The writer and editor accused the newspaper of being, “more and more, the record of those living in a distant galaxy, one whose concerns are profoundly removed from the lives of most people. This is a galaxy in which, to choose just a few recent examples, the Soviet space program is lauded for its ‘diversity’; the doxxing of teenagers in the name of justice is condoned; and the worst caste systems in human history includes the United States alongside Nazi Germany.”
The term “doxxing” (sometimes “doxing”) refers to the practice of displaying publicly any private or identifying information about an individual or organization, for instance a person’s home address.
Weiss also said the Times essentially used Twitter as “its ultimate editor. As the ethics and mores of that platform have become those of the paper, the paper itself has increasingly become a kind of performance space. Stories are chosen and told in a way to satisfy the narrowest of audiences, rather than to allow a curious public to read about the world and then draw their own conclusions.”
“I was always taught that journalists were charged with writing the first rough draft of history,” she said, lamenting, “Now, history itself is one more ephemeral thing molded to fit the needs of a predetermined narrative.”
Weiss related she was asked to join the Times after the 2016 presidential election, doing so “with gratitude and optimism three years ago.” Her job was to bring in voices not otherwise published by the newspaper, including centrists and conservatives.
“The reason for this effort was clear: The paper’s failure to anticipate the outcome of the 2016 election meant that it didn’t have a firm grasp of the country it covers,” she explained. “The priority in Opinion was to help redress that critical shortcoming.”
In spite of some successes, she said “the lessons that ought to have followed the election — lessons about the importance of understanding other Americans, the necessity of resisting tribalism, and the centrality of the free exchange of ideas to a democratic society — have not been learned.”
Rather, she added, “a new consensus has emerged in the press, but perhaps especially at this paper: that truth isn’t a process of collective discovery, but an orthodoxy already known to an enlightened few whose job is to inform everyone else.”
“My own forays into Wrongthink have made me the subject of constant bullying by colleagues who disagree with my views,” Weiss revealed about the corporate culture at The New York Times. “They have called me a Nazi and a racist; I have learned to brush off comments about how I’m ‘writing about the Jews again.’ Several colleagues perceived to be friendly with me were badgered by coworkers.”
The New York Times communicates internally by means of Slack, a platform to organize work within a company more efficiently. On the papers’ Slack channels, Weiss was being harassed by coworkers in many ways.
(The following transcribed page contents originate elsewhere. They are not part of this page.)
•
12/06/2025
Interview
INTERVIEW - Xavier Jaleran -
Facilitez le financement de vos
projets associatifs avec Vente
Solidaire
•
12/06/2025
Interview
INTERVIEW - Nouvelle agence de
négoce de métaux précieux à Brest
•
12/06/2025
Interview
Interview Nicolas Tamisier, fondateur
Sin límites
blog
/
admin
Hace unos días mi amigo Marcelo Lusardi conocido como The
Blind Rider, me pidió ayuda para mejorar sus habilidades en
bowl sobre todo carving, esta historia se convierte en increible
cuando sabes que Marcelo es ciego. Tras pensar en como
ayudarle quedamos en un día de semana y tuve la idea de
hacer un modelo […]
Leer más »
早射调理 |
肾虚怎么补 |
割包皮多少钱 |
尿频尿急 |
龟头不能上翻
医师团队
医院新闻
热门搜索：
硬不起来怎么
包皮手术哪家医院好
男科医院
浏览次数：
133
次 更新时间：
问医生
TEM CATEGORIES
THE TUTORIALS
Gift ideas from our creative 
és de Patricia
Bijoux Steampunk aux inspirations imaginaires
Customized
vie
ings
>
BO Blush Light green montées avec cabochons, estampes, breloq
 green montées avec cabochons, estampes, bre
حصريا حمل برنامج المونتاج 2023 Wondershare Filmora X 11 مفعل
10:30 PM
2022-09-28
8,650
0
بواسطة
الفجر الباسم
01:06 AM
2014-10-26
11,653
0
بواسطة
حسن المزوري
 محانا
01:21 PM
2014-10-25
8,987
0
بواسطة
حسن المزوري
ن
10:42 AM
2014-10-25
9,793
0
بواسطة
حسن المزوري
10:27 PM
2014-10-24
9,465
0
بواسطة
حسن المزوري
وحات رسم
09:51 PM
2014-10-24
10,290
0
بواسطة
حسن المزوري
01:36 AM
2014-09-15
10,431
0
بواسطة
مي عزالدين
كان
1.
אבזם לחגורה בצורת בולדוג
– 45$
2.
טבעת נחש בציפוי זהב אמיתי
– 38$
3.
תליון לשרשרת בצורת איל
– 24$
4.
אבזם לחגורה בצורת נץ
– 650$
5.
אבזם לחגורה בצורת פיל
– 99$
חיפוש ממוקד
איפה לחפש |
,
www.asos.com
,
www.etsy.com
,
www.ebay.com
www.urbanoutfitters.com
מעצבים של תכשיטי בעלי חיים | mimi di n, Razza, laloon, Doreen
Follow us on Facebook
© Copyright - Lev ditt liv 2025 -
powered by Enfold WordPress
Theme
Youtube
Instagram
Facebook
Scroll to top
She said her “work and my character are openly demeaned,” with “masthead editors regularly weigh[ing] in. There, some coworkers insist I need to be rooted out if this company is to be a truly ‘inclusive’ one, while others post ax emojis next to my name.”
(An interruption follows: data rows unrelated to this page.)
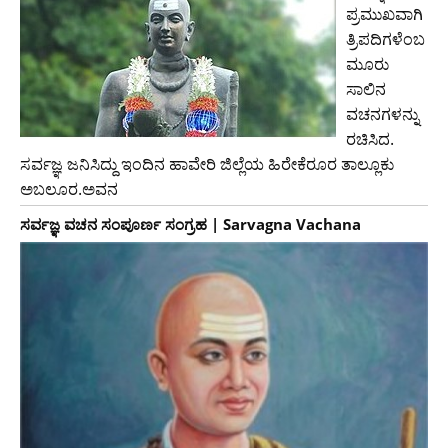
ಪ್ರಮುಖವಾಗಿ
ತ್ರಿಪದಿಗಳೆಂಬ
ಮೂರು
ಸಾಲಿನ
ವಚನಗಳನ್ನು
ರಚಿಸಿದ.
ಸರ್ವಜ್ಞ ಜನಿಸಿದ್ದು ಇಂದಿನ ಹಾವೇರಿ ಜಿಲ್ಲೆಯ ಹಿರೇಕೆರೂರ ತಾಲ್ಲೂಕು
ಅಬಲೂರ.ಅವನ
ಸರ್ವಜ್ಞ ವಚನ ಸಂಪೂರ್ಣ ಸಂಗ್ರಹ | Sarvagna Vachana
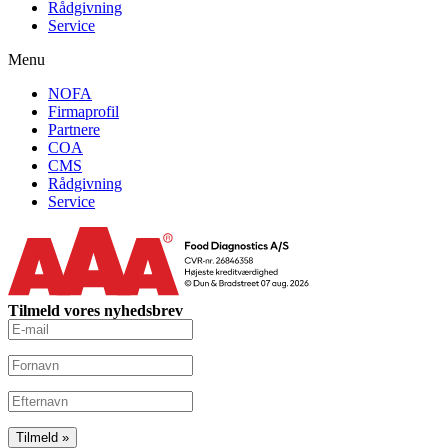
Rådgivning
Service
Menu
NOFA
Firmaprofil
Partnere
COA
CMS
Rådgivning
Service
Tilmeld vores nyhedsbrev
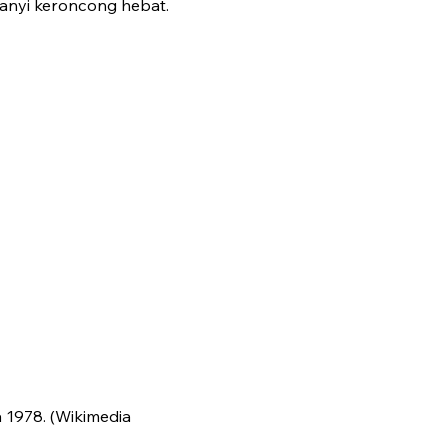
yanyi keroncong hebat.
 1978. (Wikimedia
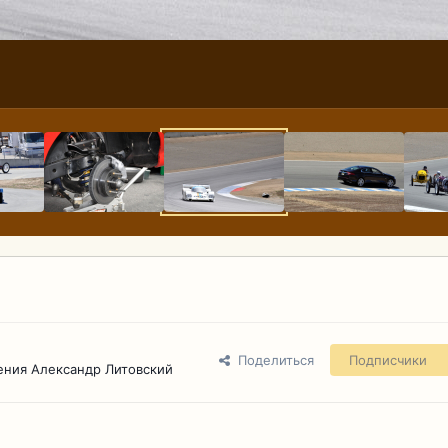
Поделиться
Подписчики
ения Александр Литовский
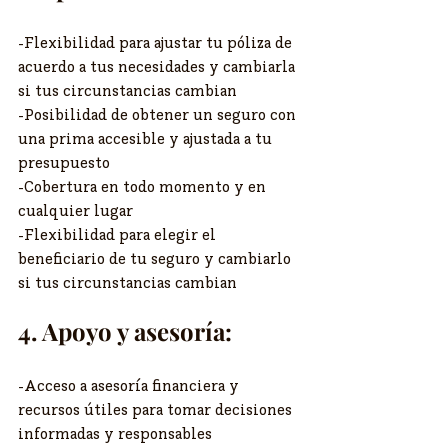
-Flexibilidad para ajustar tu póliza de 
acuerdo a tus necesidades y cambiarla 
si tus circunstancias cambian
-Posibilidad de obtener un seguro con 
una prima accesible y ajustada a tu 
presupuesto
-Cobertura en todo momento y en 
cualquier lugar
-Flexibilidad para elegir el 
beneficiario de tu seguro y cambiarlo 
si tus circunstancias cambian
4. Apoyo y asesoría:
-Acceso a asesoría financiera y 
recursos útiles para tomar decisiones 
informadas y responsables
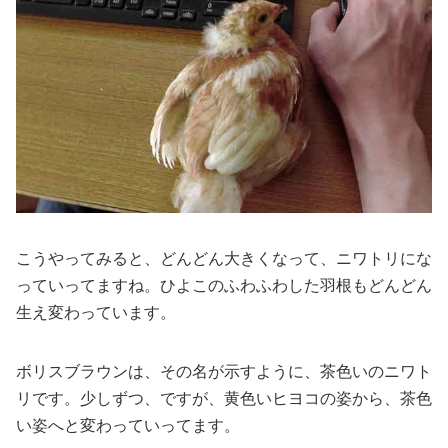
こうやってみると、どんどん大きくなって、ニワトリにな
っていってますね。ひよこのふわふわした羽根もどんどん
生え変わっています。
ボリスブラウンは、その名が示すように、茶色いのニワト
リです。少しずつ、ですが、黄色いヒヨコの姿から、茶色
い姿へと変わっていってます。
Weiss was also labeled “a liar and a bigot” by coworkers on Twitter, “with no fear that harassing me will be met with appropriate action. They never are.”
“There are terms for all of this: unlawful discrimination, hostile work environment, and constructive discharge,” she emphasized. “I’m no legal expert. But I know that this is wrong.”
Weiss openly criticized A. G. Sulzberger for having “allowed this kind of behavior to go on inside your company in full view of the paper’s entire staff and the public. And I certainly can’t square how you and other Times leaders have stood by while simultaneously praising me in private for my courage. Showing up for work as a centrist at an American newspaper should not require bravery.”